* CONSIGNE
Recopiez fidèlement, dans le texte sur les archives des Curie, tout ce qui va de « Restait à assurer » jusqu'à « des Manuscrits. ».
━━━━━ TEXTE FOURNI
En 1974, l’Institut du
radium lui remettait à son tour les archives
de Marie Curie, demeurées dans son
laboratoire. Ainsi s’est constitué rue de
Richelieu un fonds exceptionnel d’archives
scientifiques consulté par les chercheurs
du monde entier. Aujourd’hui, le fonds
Pierre et Marie Curie occupe les cotes
18 365 à 18 517 des Nouvelles Acquisitions
françaises du département des Manuscrits,
soit soixante et un volumes reliés, soixante
dix-huit carnets et cahiers, dont les fameux
carnets dits « de la découverte » [du
radium], huit albums, quatre-vingt-dixneuf diplômes
ou distinctions honorifiques
et… un sablier, représentation symbolique
du gramme de radium offert à Marie Curie
par les femmes américaines en 1921.
Ce bel ensemble a été complété en 1986
par le don des cours de Marie Curie à l’ENS
Sèvres (NAF 18 751-18754) ainsi que par
celui de papiers d’Albert Laborde, proche
collaborateur de Marie Curie (NAF 18 755)
dû à la générosité de la fille de ce dernier, Colette Morin-Laborde. Conservé à
l’Institut du radium, devenu Institut Curie,
association de droit privé, le fonds Joliot-Curie était déjà classé, inventorié et
communiqué aux chercheurs; une unité
mixte de recherche avait été créée à cette
fin par le CNRS et l’Institut en 1994.
Restait à assurer sa conservation future en
le mettant sous l’autorité d’une institution
publique. Respectant le souhait des
donateurs, la BnF a accepté de laisser en
dépôt, dans les archives de l’Institut,
l’ensemble de ces documents, à
l’exception de la correspondance entre
Marie et ses filles qui vient rejoindre le
fonds Pierre et Marie Curie au département
des Manuscrits.
Un ensemble d’importance
L’ensemble est d’importance puisqu’il
occupe deux cent soixante-dix boîtes
d’archives. On y trouve, à côté des
archives et de la correspondance
scientifiques, une gamme étendue
de documents témoignant aussi bien
des engagements politiques des Joliot-Curie et de leur réseau de sociabilité que
de leur vie quotidienne : correspondance
familiale et amicale, carnets de lecture
ou de notes et souvenirs de séjours
à l’Arcouest en Bretagne, où se
retrouvaient depuis le début du siècle,
sous la houlette de l’historien Charles
Seignobos, des intellectuels éminents,
scientifiques ou littéraires, unis par
une commune sensibilité socialiste et laïque.
━━━━━━━━━━
━━━━━ DONNÉES FOURNIES
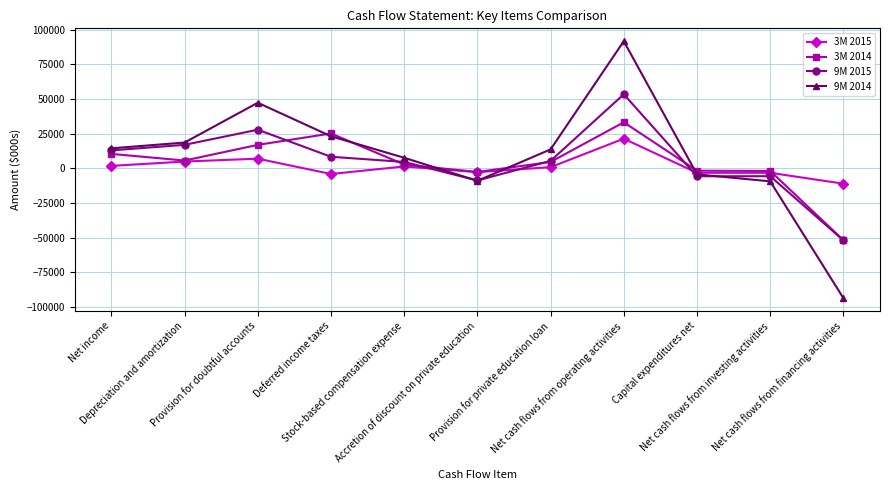

True or false: 9M 2015 and 9M 2014 intersect in this chart.

True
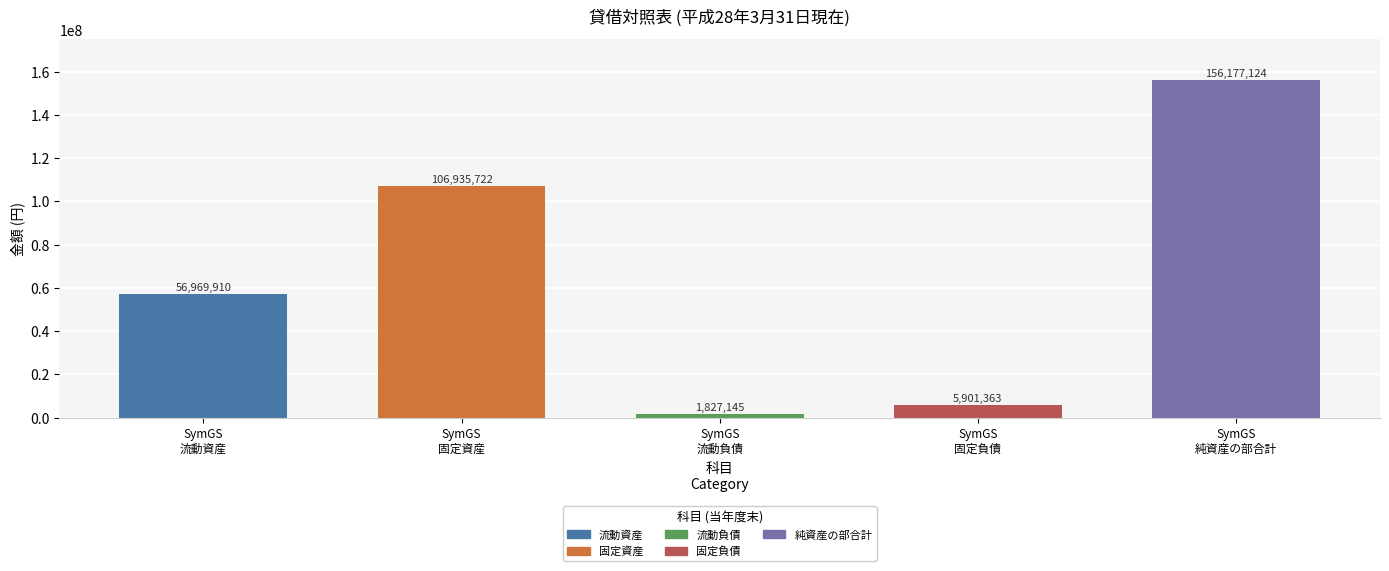

What is the minimum value shown in the chart?

1827145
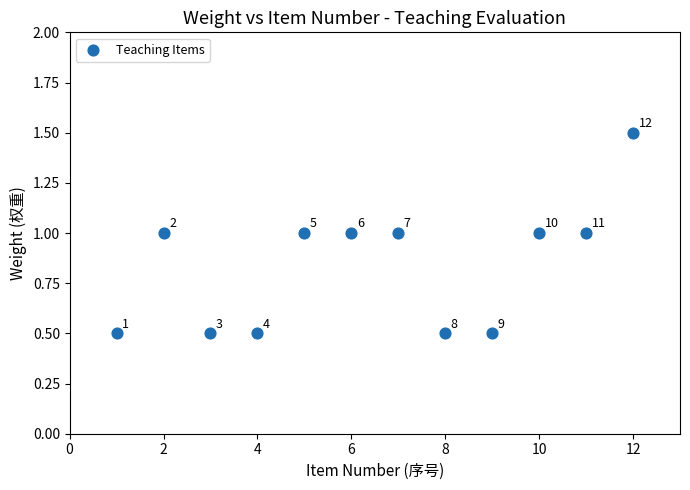

What is the average X value?

6.5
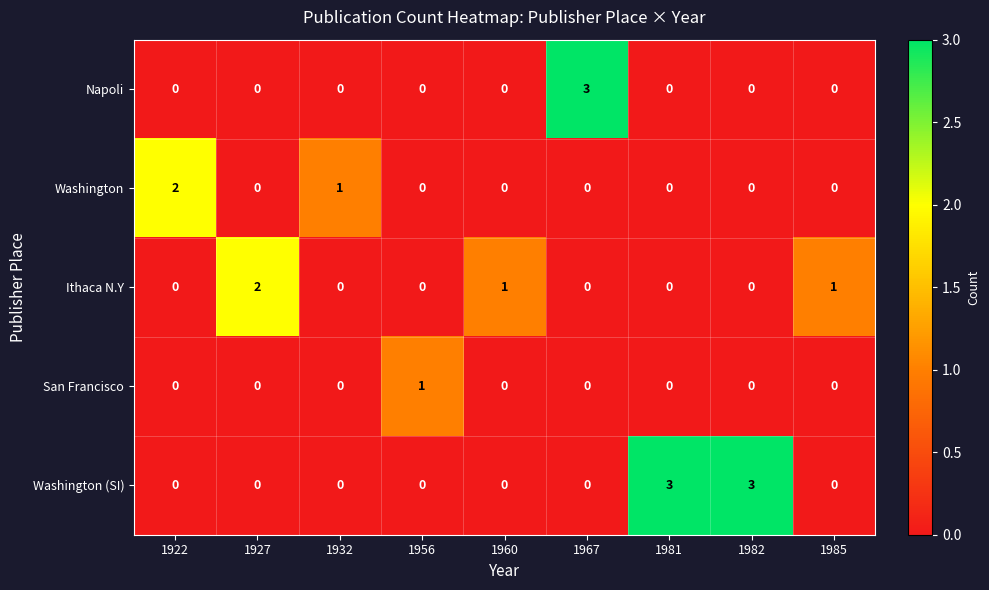

What is the difference between the highest and lowest values at 1927?

2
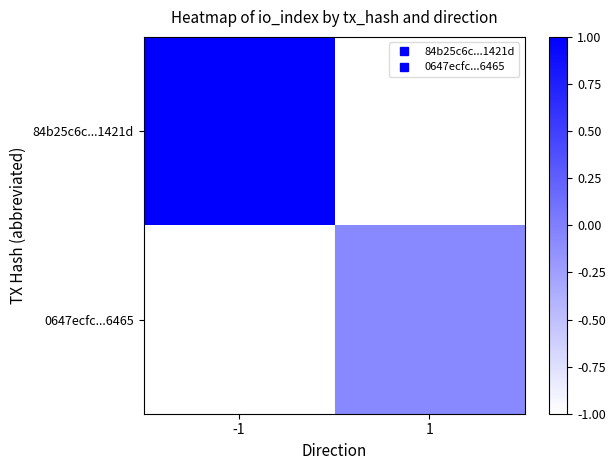

List the series in order of their peak value, lowest first.

0647ecfc...6465, 84b25c6c...1421d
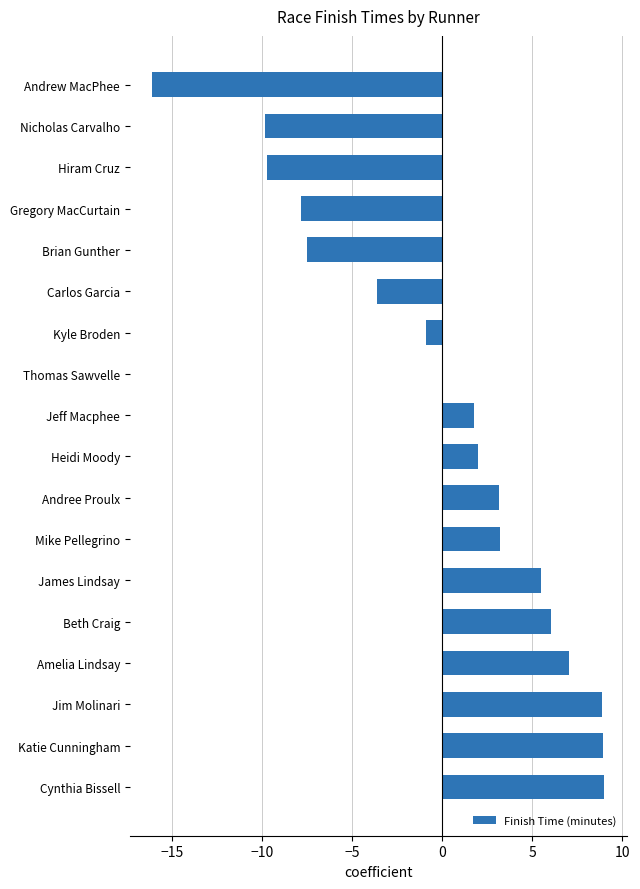

The chart shows a value of 8.8 at Jim Molinari. True or false?

True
━━━━━━━━━━
* RÉSULTAT CI-DESSOUS
Restait à assurer sa conservation future en
le mettant sous l’autorité d’une institution
publique. Respectant le souhait des
donateurs, la BnF a accepté de laisser en
dépôt, dans les archives de l’Institut,
l’ensemble de ces documents, à
l’exception de la correspondance entre
Marie et ses filles qui vient rejoindre le
fonds Pierre et Marie Curie au département
des Manuscrits.